Gather every line of the records below that contains the string "minus", and copy each of those lines in full.

##### Data for review #####

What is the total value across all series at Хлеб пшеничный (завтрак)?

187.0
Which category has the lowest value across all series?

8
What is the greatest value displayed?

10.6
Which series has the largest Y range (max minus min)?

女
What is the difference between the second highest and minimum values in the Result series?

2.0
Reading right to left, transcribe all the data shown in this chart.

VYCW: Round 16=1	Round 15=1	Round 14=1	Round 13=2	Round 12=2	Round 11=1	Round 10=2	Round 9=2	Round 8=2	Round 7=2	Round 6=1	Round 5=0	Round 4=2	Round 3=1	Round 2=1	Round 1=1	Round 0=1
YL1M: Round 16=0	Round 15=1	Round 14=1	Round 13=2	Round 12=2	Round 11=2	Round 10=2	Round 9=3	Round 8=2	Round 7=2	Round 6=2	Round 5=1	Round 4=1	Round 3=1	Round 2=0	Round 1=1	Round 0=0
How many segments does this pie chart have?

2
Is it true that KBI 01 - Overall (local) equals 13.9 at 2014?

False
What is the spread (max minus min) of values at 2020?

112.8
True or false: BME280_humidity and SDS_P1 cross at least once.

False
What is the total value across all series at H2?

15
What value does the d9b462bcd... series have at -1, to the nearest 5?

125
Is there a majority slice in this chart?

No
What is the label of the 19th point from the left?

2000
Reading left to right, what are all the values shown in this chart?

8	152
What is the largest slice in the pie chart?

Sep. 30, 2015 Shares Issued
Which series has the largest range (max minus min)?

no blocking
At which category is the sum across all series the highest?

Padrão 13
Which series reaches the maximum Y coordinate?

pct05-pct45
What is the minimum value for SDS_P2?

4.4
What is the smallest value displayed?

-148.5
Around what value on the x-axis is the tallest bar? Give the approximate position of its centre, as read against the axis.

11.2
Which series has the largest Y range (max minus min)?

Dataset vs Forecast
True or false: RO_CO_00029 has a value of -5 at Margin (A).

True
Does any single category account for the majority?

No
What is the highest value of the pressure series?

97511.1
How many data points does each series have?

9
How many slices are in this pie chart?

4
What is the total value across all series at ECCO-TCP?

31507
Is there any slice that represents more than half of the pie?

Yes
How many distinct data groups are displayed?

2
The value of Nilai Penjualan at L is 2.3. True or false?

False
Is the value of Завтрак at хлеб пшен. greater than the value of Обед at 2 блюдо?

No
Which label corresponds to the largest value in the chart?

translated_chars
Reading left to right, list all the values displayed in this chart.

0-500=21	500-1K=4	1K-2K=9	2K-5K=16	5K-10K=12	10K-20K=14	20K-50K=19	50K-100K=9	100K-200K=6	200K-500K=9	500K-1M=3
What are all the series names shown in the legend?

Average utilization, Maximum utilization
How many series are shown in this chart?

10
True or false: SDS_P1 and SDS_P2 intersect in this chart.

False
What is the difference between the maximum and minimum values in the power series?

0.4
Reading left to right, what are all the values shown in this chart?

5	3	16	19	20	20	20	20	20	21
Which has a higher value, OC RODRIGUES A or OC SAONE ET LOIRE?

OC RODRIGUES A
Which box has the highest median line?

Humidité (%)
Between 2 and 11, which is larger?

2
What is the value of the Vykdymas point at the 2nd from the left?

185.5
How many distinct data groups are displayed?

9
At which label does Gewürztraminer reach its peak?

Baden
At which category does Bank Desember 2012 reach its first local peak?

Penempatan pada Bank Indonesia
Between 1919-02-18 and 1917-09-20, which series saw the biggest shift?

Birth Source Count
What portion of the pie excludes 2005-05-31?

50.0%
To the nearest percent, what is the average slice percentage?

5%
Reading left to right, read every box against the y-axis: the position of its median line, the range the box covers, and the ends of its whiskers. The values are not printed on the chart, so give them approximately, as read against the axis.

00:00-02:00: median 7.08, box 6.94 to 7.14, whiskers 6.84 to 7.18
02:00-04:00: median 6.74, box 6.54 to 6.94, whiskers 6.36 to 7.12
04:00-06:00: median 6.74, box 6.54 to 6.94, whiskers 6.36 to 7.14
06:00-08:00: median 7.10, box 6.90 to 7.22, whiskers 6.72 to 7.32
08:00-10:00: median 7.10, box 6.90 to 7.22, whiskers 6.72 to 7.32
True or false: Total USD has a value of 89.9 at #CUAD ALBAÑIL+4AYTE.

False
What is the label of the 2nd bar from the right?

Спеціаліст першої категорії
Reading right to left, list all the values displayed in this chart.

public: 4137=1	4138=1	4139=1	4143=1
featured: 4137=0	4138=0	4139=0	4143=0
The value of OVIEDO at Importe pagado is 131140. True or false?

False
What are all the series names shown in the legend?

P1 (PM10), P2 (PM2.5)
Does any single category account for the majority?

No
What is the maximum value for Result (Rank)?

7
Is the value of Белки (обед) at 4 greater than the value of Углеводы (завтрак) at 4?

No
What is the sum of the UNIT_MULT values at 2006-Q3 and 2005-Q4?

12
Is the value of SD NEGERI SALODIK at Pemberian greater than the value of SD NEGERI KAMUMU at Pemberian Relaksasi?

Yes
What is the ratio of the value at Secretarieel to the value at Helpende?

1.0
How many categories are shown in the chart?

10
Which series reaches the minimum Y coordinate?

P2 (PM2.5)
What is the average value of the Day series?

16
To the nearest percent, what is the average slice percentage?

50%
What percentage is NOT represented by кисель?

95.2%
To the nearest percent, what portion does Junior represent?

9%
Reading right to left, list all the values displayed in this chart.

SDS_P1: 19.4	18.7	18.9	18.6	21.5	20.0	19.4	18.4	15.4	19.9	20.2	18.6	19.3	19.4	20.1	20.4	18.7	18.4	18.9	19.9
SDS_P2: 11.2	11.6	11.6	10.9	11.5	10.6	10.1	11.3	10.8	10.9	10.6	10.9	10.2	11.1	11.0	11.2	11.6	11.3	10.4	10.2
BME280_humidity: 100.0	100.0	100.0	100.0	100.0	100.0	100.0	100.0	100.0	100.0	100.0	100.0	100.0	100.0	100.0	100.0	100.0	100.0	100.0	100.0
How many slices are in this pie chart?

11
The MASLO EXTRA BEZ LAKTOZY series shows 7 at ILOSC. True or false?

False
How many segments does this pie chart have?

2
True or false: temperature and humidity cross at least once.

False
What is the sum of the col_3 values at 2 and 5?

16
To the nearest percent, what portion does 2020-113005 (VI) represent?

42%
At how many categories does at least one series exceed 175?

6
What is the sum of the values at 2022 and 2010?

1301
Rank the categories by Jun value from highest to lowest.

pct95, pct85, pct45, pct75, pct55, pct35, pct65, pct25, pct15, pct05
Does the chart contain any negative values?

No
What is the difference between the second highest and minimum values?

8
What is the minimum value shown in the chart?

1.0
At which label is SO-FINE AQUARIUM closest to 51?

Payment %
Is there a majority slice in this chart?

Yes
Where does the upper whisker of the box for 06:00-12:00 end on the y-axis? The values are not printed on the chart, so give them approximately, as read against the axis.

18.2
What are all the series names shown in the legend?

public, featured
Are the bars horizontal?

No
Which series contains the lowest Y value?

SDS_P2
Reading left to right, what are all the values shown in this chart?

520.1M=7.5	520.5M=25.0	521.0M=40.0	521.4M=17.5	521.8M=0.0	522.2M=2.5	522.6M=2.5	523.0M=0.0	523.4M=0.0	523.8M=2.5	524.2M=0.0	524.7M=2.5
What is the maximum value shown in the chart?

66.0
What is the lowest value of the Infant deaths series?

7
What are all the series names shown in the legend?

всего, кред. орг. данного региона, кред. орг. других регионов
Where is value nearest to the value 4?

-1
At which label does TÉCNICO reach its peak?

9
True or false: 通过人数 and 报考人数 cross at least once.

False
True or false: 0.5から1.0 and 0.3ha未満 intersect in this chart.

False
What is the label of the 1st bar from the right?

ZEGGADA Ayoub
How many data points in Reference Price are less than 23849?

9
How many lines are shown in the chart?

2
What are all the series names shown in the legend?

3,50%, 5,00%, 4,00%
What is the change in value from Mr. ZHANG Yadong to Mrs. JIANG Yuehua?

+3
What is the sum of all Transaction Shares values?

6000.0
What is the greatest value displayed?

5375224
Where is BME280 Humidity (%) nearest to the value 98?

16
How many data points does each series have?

#####

* **Task output**
Which series has the largest Y range (max minus min)?
What is the spread (max minus min) of values at 2020?
Which series has the largest range (max minus min)?
Which series has the largest Y range (max minus min)?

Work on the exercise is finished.